Molecular Docking and Site-Directed Mutagenesis of GH49 Family Dextranase for the Preparation of High-Degree Polymerization Isomaltooligosaccharide.

Abstract

The high-degree polymerization of isomaltooligosaccharide (IMO) not only effectively promotes the growth and reproduction of Bifidobacterium in the human body but also renders it resistant to rapid degradation by gastric acid and can stimulate insulin secretion. In this study, we chose the engineered strain expressed dextranase (PsDex1711) as the research model and used the AutoDock vina molecular docking technique to dock IMO4, IMO5, and IMO6 with it to obtain mutation sites, and then studied the potential effect of key amino acids in this enzyme on its hydrolysate composition and enzymatic properties by site-directed mutagenesis method. It was found that the yield of IMO4 increased significantly to 62.32% by the mutant enzyme H373A. Saturation mutation depicted that the yield of IMO4 increased to 69.81% by the mutant enzyme H373R, and its neighboring site S374R IMO4 yield was augmented to 64.31%. Analysis of the enzymatic properties of the mutant enzyme revealed that the optimum temperature of H373R decreased from 30 °C to 20 °C, and more than 70% of the enzyme activity was maintained under alkaline conditions.

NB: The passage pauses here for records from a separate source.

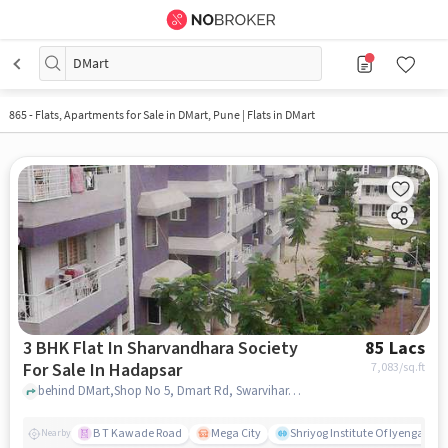
DMart
865 - Flats, Apartments for Sale in
DMart, Pune
| Flats in DMart
3 BHK Flat In Sharvandhara Society
85 Lacs
For Sale In Hadapsar
7,083
/sq.ft
behind DMart,Shop No 5, Dmart Rd, Swarvihar, Sasane Nagar, Hadapsar, Pune, Maharashtra 411028, Hadapsar, pune
B T Kawade Road
Mega City
Shriyog Institute Of Iyengar Y
Nearby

The double-site saturation mutation results showed that the mutant enzyme H373R/N445Y IMO4 yield increased to 68.57%. The results suggest that the 373 sites with basic non-polar amino acids, such as arginine and histidine, affect the catalytic properties of the enzyme. The findings provide an important theoretical basis for the future marketable production of IMO4 and analysis of the structure of dextranase.